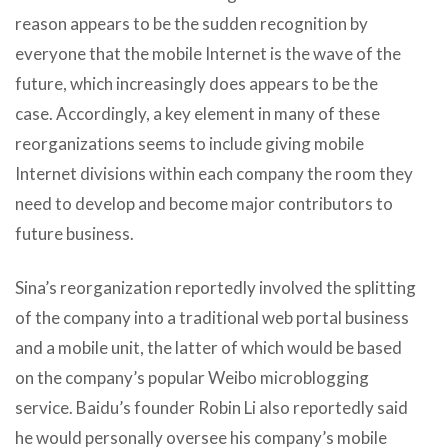
reason appears to be the sudden recognition by
everyone that the mobile Internet is the wave of the
future, which increasingly does appears to be the
case. Accordingly, a key element in many of these
reorganizations seems to include giving mobile
Internet divisions within each company the room they
need to develop and become major contributors to
future business.
Sina’s reorganization reportedly involved the splitting
of the company into a traditional web portal business
and a mobile unit, the latter of which would be based
on the company’s popular Weibo microblogging
service. Baidu’s founder Robin Li also reportedly said
he would personally oversee his company’s mobile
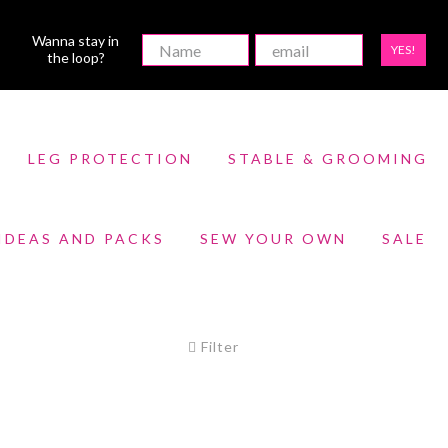
Wanna stay in
YES!
the loop?
LEG PROTECTION
STABLE & GROOMING
 IDEAS AND PACKS
SEW YOUR OWN
SALE
Filter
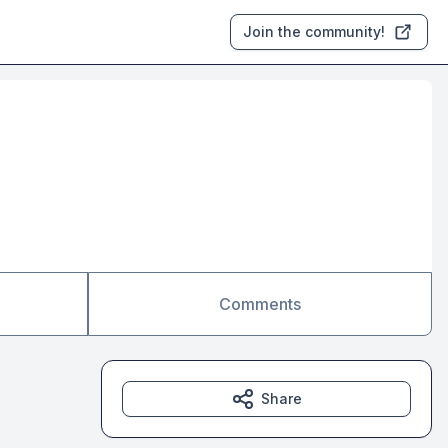
Join the community!
Comments
Share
────────────────────
Exercise instructions: Search the entries for the word "which". Copy every line where it occurs.

Exercise response:
future, which increasingly does appears to be the
and a mobile unit, the latter of which would be based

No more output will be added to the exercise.